For a long time, the most common form of industrial painting required the use of human specialist coating teams, and typically, these jobs included the painting of warehouses, machinery or automobiles. It is a large-scale process that demands high levels of safety measures and protective gear and is prone to errors that waste resources, time, and money.
Today, advancements in the world of industrial robotic solutions have paved the way for painting robots. These sophisticated machines offer large-scale manufacturing operations, a customised automation solution that boasts precision, efficiency, programmability, and safety, particularly in the automotive industry. Globally, the implementation of painting robots is well-established and still steadily growing. In South Africa, we have seen the automotive industry come a long way in their use of painting robots with the industrial sector starting to catch on.
Compared to most other industrial robots, painting robots are built to perform significantly more complex motions and have added safety features due to the hazardous environments in which they operate.
“The biggest difference between general purpose or welding robots and painting robots lies in how the joints work,” says Yaskawa Southern Africa’s System Solutions Engineer, Riccardo Ferrari. “The end of the robot works in pipes and it adjusts to weird angles when it rotates. This allows for a far more natural brush stroke motion than we would achieve otherwise.”
Considering the health and safety aspect of industrial painting, humans need to wear full-body protective gear and masks to protect against toxicity. Above that, industrial painting operations are serious fire hazards. Painting robots remove the need for people to be exposed to harmful chemicals and are built to mitigate the risk of fires.
“The Painting environment can typically be a dangerous environment as vaporised paint is highly flammable, so all painting robots have strict safety measures in place,” Ferrari explains. “There can be no sparks of any kind in the atmosphere because these could create an explosion. Therefore, painting robots are hollow on the inside and we pump positive pressure internally to make sure that no fumes get into the electricals. This standard meets the European explosion-proof rating. All parameters are met including limiting maximum voltage and current, and using protective seals on specific points.”
Painting robots are long-term investments that are the first and foremost tools of increased efficiency. It is for this reason that they are more typically seen in mass-production applications such as the automotive industry. Quality control is imperative on large-scale operations and the level of reliable repeatability that a painting robot can achieve exceeds that of even highly skilled people.
“One of the biggest advantages is time, and the other is uniformity,” says Ferrari on the benefits of painting robots. “When you are looking at motor vehicles, if there is a blemish in the paint, there is a massive cycle that the chassis needs to go through before it can go out onto the line. This is not only time-consuming but will also cost companies a lot of money to rectify.”

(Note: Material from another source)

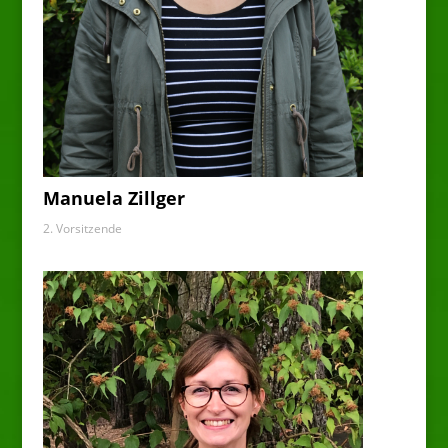
Manuela Zillger
2. Vorsitzende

“Painting robots are made with a left and right hand,” Ferrari elaborates. “This is for added flexibility in the way the robot moves and is optimised for each use. In a typical setup, there is an object in the middle with arms on either side of it. Automotive manufacturers often use their reach and flexibility in a synchronised pattern, with the option of setting them up asymmetrically to paint around each other.”
As the world continues to adapt advanced robotics into various industrial operations, painting robots are cementing their positions in not only the automotive industry but many others due to their benefits of speed, accuracy, health and safety improvements and quality control.